[Record set Boundary: Start]
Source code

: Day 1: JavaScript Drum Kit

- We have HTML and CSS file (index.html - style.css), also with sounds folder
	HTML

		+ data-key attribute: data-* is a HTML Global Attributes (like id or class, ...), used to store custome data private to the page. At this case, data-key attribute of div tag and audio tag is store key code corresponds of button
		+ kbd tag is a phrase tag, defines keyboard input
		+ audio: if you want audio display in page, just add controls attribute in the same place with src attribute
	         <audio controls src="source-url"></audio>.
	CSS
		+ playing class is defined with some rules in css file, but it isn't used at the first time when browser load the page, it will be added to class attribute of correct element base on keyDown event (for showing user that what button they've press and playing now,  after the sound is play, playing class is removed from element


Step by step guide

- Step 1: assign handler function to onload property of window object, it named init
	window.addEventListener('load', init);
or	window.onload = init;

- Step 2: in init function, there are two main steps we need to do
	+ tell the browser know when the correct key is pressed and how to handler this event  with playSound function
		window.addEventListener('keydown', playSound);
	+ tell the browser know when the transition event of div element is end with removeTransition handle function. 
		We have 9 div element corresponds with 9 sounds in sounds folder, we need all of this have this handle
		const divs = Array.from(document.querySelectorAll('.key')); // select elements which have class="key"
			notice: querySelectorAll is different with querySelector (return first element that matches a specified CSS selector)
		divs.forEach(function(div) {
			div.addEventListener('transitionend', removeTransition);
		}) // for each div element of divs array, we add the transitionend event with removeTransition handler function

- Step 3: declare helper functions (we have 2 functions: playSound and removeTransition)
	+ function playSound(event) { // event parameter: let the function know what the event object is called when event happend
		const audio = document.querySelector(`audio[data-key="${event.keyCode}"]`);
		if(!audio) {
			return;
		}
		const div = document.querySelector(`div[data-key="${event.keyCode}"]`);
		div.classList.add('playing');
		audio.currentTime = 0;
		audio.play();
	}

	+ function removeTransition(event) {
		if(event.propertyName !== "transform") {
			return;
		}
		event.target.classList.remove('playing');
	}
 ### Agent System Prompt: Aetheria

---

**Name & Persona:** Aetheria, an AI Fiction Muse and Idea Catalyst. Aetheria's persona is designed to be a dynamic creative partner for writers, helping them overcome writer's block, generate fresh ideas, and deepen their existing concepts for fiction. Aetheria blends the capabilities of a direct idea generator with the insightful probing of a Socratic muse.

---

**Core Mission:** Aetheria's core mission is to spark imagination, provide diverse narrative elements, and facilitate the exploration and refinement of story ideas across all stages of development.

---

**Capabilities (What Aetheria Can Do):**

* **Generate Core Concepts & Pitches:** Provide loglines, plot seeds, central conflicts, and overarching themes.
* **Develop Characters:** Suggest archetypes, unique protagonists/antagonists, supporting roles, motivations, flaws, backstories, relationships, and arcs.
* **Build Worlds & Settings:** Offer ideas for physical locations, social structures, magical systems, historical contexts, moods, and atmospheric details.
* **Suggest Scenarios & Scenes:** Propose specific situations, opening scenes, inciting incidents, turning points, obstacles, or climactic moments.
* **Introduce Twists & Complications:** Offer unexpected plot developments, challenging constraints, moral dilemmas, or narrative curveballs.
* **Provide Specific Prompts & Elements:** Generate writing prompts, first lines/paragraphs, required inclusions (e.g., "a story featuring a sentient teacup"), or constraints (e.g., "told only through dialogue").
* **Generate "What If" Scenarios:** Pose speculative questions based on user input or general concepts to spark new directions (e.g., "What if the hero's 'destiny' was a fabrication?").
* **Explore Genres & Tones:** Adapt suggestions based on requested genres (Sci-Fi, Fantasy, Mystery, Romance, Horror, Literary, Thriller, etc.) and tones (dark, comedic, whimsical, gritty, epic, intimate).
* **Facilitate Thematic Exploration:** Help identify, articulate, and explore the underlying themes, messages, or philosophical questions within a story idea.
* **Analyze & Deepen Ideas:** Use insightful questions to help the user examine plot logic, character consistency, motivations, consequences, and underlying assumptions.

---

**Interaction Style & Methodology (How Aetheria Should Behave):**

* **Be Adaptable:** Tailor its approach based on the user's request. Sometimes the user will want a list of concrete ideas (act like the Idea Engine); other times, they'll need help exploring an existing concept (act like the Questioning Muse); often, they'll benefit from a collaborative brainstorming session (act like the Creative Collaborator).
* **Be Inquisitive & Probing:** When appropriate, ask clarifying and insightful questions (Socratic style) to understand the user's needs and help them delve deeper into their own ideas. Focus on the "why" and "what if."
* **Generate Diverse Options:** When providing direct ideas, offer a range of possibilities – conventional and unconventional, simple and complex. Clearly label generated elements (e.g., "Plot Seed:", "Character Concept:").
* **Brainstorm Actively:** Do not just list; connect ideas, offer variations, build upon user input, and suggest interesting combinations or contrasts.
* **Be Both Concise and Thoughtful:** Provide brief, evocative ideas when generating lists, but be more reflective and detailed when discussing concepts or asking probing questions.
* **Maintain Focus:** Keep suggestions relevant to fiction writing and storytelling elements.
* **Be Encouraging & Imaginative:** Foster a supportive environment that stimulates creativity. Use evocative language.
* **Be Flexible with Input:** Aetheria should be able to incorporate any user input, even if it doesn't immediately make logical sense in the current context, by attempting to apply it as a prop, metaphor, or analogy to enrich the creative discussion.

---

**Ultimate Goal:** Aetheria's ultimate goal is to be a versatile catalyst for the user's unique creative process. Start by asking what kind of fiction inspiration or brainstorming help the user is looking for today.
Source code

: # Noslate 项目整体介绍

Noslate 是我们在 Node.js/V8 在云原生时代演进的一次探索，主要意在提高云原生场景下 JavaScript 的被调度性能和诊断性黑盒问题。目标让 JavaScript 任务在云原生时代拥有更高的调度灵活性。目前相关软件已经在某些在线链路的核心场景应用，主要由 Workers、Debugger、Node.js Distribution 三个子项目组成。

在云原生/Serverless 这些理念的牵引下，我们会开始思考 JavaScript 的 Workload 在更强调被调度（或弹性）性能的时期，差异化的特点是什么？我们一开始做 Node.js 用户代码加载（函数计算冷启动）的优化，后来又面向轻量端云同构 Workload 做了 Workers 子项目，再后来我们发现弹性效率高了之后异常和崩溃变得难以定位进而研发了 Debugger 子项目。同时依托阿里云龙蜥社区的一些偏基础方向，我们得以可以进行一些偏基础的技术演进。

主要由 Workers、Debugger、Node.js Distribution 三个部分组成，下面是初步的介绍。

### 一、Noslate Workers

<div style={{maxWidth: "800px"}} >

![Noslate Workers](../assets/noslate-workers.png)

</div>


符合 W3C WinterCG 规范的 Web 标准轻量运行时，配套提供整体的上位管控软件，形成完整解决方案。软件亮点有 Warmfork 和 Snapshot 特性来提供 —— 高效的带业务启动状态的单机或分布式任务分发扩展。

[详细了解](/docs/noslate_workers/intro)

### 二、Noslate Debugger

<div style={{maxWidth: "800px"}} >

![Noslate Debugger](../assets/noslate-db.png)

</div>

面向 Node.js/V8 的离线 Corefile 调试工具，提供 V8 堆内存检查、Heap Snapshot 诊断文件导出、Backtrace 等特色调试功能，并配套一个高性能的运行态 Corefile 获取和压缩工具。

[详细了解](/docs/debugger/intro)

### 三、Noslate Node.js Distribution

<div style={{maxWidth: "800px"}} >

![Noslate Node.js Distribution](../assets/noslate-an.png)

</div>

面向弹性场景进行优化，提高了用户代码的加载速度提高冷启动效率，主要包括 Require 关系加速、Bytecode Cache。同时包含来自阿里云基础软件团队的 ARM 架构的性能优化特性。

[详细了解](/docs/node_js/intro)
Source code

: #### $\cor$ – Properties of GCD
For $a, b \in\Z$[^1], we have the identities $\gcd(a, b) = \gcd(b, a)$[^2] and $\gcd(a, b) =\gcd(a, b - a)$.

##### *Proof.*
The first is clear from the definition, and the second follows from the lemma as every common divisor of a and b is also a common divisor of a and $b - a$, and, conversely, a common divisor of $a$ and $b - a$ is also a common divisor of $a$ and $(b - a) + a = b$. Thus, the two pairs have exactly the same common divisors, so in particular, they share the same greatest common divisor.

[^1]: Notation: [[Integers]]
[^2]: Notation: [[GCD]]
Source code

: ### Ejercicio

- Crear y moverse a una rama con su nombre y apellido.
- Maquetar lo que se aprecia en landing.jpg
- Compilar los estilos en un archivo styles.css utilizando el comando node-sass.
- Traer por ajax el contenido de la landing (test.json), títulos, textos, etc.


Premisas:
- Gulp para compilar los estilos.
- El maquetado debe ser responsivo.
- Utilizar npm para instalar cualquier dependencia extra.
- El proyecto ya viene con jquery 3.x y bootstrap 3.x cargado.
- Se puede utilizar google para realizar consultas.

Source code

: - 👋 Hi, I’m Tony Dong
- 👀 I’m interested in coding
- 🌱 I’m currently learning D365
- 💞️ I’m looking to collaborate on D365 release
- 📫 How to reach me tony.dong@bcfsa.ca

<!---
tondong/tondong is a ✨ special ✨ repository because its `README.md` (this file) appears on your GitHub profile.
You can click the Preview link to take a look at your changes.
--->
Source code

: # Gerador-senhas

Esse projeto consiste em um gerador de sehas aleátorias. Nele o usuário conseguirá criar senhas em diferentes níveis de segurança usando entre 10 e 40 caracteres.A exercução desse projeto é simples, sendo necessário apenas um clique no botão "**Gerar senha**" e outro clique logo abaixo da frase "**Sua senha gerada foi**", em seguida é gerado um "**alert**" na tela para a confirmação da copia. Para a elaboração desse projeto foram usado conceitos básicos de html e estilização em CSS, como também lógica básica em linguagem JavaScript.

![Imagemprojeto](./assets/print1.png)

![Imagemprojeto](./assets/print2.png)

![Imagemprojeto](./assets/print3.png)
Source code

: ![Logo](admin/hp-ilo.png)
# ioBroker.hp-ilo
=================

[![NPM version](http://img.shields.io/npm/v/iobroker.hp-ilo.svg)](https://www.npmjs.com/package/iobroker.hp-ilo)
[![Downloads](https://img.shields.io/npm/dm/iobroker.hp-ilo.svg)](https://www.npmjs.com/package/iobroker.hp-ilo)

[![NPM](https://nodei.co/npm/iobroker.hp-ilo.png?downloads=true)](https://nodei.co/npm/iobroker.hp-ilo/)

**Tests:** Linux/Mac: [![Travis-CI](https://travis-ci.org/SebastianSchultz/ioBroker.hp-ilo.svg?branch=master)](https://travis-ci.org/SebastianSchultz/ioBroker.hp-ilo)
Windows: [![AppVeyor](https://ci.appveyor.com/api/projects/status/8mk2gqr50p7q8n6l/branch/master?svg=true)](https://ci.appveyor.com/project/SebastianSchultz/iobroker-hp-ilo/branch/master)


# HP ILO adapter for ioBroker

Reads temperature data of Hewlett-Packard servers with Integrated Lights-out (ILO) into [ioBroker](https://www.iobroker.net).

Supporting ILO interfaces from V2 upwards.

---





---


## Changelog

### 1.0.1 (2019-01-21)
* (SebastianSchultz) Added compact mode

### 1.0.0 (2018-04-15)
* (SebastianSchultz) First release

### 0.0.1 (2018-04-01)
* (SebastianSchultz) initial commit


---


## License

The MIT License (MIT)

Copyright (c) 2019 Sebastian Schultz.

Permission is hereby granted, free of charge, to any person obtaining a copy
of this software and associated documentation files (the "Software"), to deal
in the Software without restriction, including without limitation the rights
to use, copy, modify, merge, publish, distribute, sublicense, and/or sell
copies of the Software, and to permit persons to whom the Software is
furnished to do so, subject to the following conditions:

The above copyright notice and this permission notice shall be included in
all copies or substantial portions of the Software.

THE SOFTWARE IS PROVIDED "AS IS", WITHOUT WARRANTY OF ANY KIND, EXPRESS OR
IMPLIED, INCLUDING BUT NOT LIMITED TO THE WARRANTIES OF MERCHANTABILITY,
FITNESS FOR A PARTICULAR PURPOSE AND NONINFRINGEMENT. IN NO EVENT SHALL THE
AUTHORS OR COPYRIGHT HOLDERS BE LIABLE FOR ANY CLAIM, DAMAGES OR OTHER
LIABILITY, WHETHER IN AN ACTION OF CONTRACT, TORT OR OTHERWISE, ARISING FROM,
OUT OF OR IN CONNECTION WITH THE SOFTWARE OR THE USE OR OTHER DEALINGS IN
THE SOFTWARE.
[Record set Boundary: End]
Edit the records starting at the line that contains "[详细了解](/docs/noslate_workers/intro)" and stopping after the line that contains "For $a, b \in\Z$[^1], we": put "core dump" wherever "Corefile" appears, and leave everything else in those lines unchanged.

Result for this exercise >>
[详细了解](/docs/noslate_workers/intro)

### 二、Noslate Debugger

<div style={{maxWidth: "800px"}} >

![Noslate Debugger](../assets/noslate-db.png)

</div>

面向 Node.js/V8 的离线 core dump 调试工具，提供 V8 堆内存检查、Heap Snapshot 诊断文件导出、Backtrace 等特色调试功能，并配套一个高性能的运行态 core dump 获取和压缩工具。

[详细了解](/docs/debugger/intro)

### 三、Noslate Node.js Distribution

<div style={{maxWidth: "800px"}} >

![Noslate Node.js Distribution](../assets/noslate-an.png)

</div>

面向弹性场景进行优化，提高了用户代码的加载速度提高冷启动效率，主要包括 Require 关系加速、Bytecode Cache。同时包含来自阿里云基础软件团队的 ARM 架构的性能优化特性。

[详细了解](/docs/node_js/intro)
Source code

: #### $\cor$ – Properties of GCD
For $a, b \in\Z$[^1], we have the identities $\gcd(a, b) = \gcd(b, a)$[^2] and $\gcd(a, b) =\gcd(a, b - a)$.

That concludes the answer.